Une première option est de continuer à écrire des articles pour l'entreprise française avec laquelle je travaille actuellement, et de me lancer en parallèle dans le développement de sharewares pour Macintosh. J'ai aussi quelques projets d'écriture que je repousse depuis des années. Le problème est que je n'aurai toujours aucune expérience québécoise dans mon CV. Cela risque d'être handicapant si je décide dans quelques mois de chercher un emploi salarié, la maison d'édition n'ayant plus besoin de moi et mes programmes n'ayant pas eu le succès escompté.

Une seconde option est de chercher un emploi salarié tout en continuant mes activités rédactionnelles, et réduire ces dernières quand j'aurai trouvé un poste. L'aspect positif de cette stratégie est que je pourrai justifier d'une expérience québécoise. Je pourrais en outre constituer un réseau de connaissances qui se montrerait bien utile si je décide plus tard de me lancer en freelance. Je garde toutefois un souvenir mitigé de l'époque où j'étais à la fois développeur à temps plein et pigiste pour un magazine d'informatique, car je n'avais plus du tout de temps libre.

J'imagine que tout ceci se résume à un choix entre faire des choses qui me plaisent et bénéficier d'une relative sécurité.

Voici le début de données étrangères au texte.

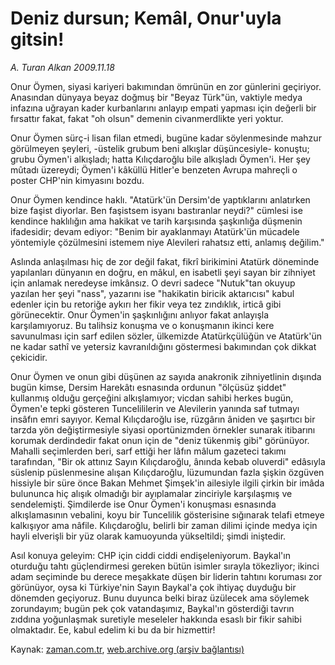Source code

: # Deniz dursun; Kemâl, Onur'uyla gitsin!

*A. Turan Alkan 2009.11.18*

<tr><td class="metin" colspan="2" style="padding-top: 20px; padding-left: 5px; ">Onur Öymen, siyasi kariyeri bakımından ömrünün en zor günlerini geçiriyor. Anasından dünyaya beyaz doğmuş bir "Beyaz Türk"ün, vaktiyle medya infazına uğrayan kader kurbanlarını anlayıp empati yapması için değerli bir fırsattır fakat, fakat "oh olsun" demenin civanmerdlikte yeri yoktur.</td></tr><tr><td class="metin" colspan="2" style="padding-top: 20px; padding-left: 5px; "><p>Onur Öymen sürç-i lisan filan etmedi, bugüne kadar söylenmesinde mahzur görülmeyen şeyleri, -üstelik grubum beni alkışlar düşüncesiyle- konuştu; grubu Öymen'i alkışladı; hatta Kılıçdaroğlu bile alkışladı Öymen'i. Her şey mûtadı üzereydi; Öymen'i kâküllü Hitler'e benzeten Avrupa mahreçli o poster CHP'nin kimyasını bozdu.
<p>Onur Öymen kendince haklı. "Atatürk'ün Dersim'de yaptıklarını anlatırken bize faşist diyorlar. Ben faşistsem isyanı bastıranlar neydi?" cümlesi ise kendince haklılığın ama hakikat ve tarih karşısında şaşkınlığa düşmenin ifadesidir; devam ediyor: "Benim bir ayaklanmayı Atatürk'ün mücadele yöntemiyle çözülmesini istemem niye Alevileri rahatsız etti, anlamış değilim."
<p>Aslında anlaşılması hiç de zor değil fakat, fikrî birikimini Atatürk döneminde yapılanları dünyanın en doğru, en mâkul, en isabetli şeyi sayan bir zihniyet için anlamak neredeyse imkânsız. O devri sadece "Nutuk"tan okuyup yazılan her şeyi "nass", yazarını ise "hakikatin biricik aktarıcısı" kabul edenler için bu retoriğe aykırı her fikir veya tez zındıklık, irticâ gibi görünecektir. Onur Öymen'in şaşkınlığını anlıyor fakat anlayışla karşılamıyoruz. Bu talihsiz konuşma ve o konuşmanın ikinci kere savunulması için sarf edilen sözler, ülkemizde Atatürkçülüğün ve Atatürk'ün ne kadar sathî ve yetersiz kavranıldığını göstermesi bakımından çok dikkat çekicidir.
<p>Onur Öymen ve onun gibi düşünen az sayıda anakronik zihniyetlinin dışında bugün kimse, Dersim Harekâtı esnasında ordunun "ölçüsüz şiddet" kullanmış olduğu gerçeğini alkışlamıyor; vicdan sahibi herkes bugün, Öymen'e tepki gösteren Tuncelililerin ve Alevilerin yanında saf tutmayı insâfın emri sayıyor. Kemal Kılıçdaroğlu ise, rüzgârın âniden ve şaşırtıcı bir tarzda yön değiştirmesiyle siyasi oportünizmden örnekler sunarak itibarını korumak derdindedir fakat onun için de "deniz tükenmiş gibi" görünüyor. Mahalli seçimlerden beri, sarf ettiği her lâfın mâlum gazeteci takımı tarafından, "Bir ok attınız Sayın Kılıçdaroğlu, ânında kebab oluverdi" edâsıyla süslenip püslenmesine alışan Kılıçdaroğlu, lüzumundan fazla şişkin özgüven hissiyle bir süre önce Bakan Mehmet Şimşek'in ailesiyle ilgili çirkin bir imâda bulununca hiç alışık olmadığı bir ayıplamalar zinciriyle karşılaşmış ve sendelemişti. Şimdilerde ise Onur Öymen'i konuşması esnasında alkışlamasının vebalini, koyu bir Tuncelilik gösterisine sığınarak telafi etmeye kalkışıyor ama nâfile. Kılıçdaroğlu, belirli bir zaman dilimi içinde medya için hayli elverişli bir yüz olarak kamuoyunda yükseltildi; şimdi iniştedir.
<p>Asıl konuya geleyim: CHP için ciddi ciddi endişeleniyorum. Baykal'ın oturduğu tahtı güçlendirmesi gereken bütün isimler sırayla tökezliyor; ikinci adam seçiminde bu derece meşakkate düşen bir liderin tahtını koruması zor görünüyor, oysa ki Türkiye'nin Sayın Baykal'a çok ihtiyaç duyduğu bir dönemden geçiyoruz. Bunu duyunca belki biraz üzülecek ama söylemek zorundayım; bugün pek çok vatandaşımız, Baykal'ın gösterdiği tavrın zıddına yoğunlaşmak suretiyle meseleler hakkında esaslı bir fikir sahibi olmaktadır. Ee, kabul edelim ki bu da bir hizmettir! <br/></p></p></p></p></p></td></tr>

Kaynak: [zaman.com.tr](http://zaman.com.tr/yazar.do?yazino=917091), [web.archive.org (arşiv bağlantısı)](http://web.archive.org/web/20091123144912/http://zaman.com.tr:80/yazar.do?yazino=917091)
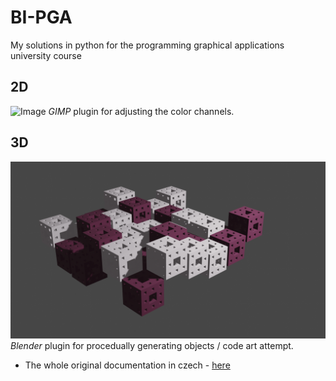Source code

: # BI-PGA
My solutions in python for the programming graphical applications university course

## 2D
![Image](img1.jpg)
*GIMP* plugin for adjusting the color channels.

## 3D
![Image](img2.jpg)
*Blender* plugin for procedually generating objects / code art attempt.

- The whole original documentation in czech - [here](index.adoc)

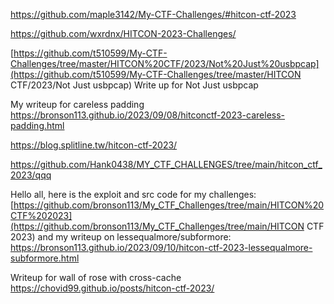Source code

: https://github.com/maple3142/My-CTF-Challenges/#hitcon-ctf-2023

https://github.com/wxrdnx/HITCON-2023-Challenges/

[https://github.com/t510599/My-CTF-Challenges/tree/master/HITCON%20CTF/2023/Not%20Just%20usbpcap](https://github.com/t510599/My-CTF-Challenges/tree/master/HITCON CTF/2023/Not Just usbpcap) Write up for Not Just usbpcap

My writeup for careless padding https://bronson113.github.io/2023/09/08/hitconctf-2023-careless-padding.html

https://blog.splitline.tw/hitcon-ctf-2023/

https://github.com/Hank0438/MY_CTF_CHALLENGES/tree/main/hitcon_ctf_2023/qqq



Hello all, here is the exploit and src code for my challenges: [https://github.com/bronson113/My_CTF_Challenges/tree/main/HITCON%20CTF%202023](https://github.com/bronson113/My_CTF_Challenges/tree/main/HITCON CTF 2023) and my writeup on lessequalmore/subformore: https://bronson113.github.io/2023/09/10/hitcon-ctf-2023-lessequalmore-subformore.html



Writeup for wall of rose with cross-cache https://chovid99.github.io/posts/hitcon-ctf-2023/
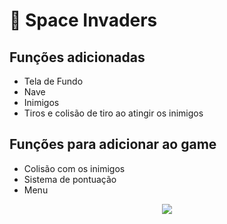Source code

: # 👾 Space Invaders


## Funções adicionadas

- Tela de Fundo
- Nave
- Inimigos
- Tiros e colisão de tiro ao atingir os inimigos

</b>

## Funções para adicionar ao game

- Colisão com os inimigos
- Sistema de pontuação
- Menu

</b>
</b>

<p align="center">
  <img src="https://s9.gifyu.com/images/Peek-2021-09-26-00-09.gif" />
</p>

Le plus ironique dans cette histoire est que la semaine dernière, j'ai été contacté par deux personnes à quelques jours d'intervalle pour me proposer un entretien d'embauche en France. La première appartenait à une agence de recrutement cherchant un développeur web pour le site d'un groupe de presse informatique. La seconde travaillait aux ressources humaines d'une SSII et me proposait de rejoindre leur pôle de services Open Source.

Quand je pense aux difficultés que j'ai eu à trouver un travail de développeur lors de ma dernière année en France, notamment parce que je n'ai pas le sacro-saint diplôme d'ingénieur, je ne peux m'empêcher de rire jaune.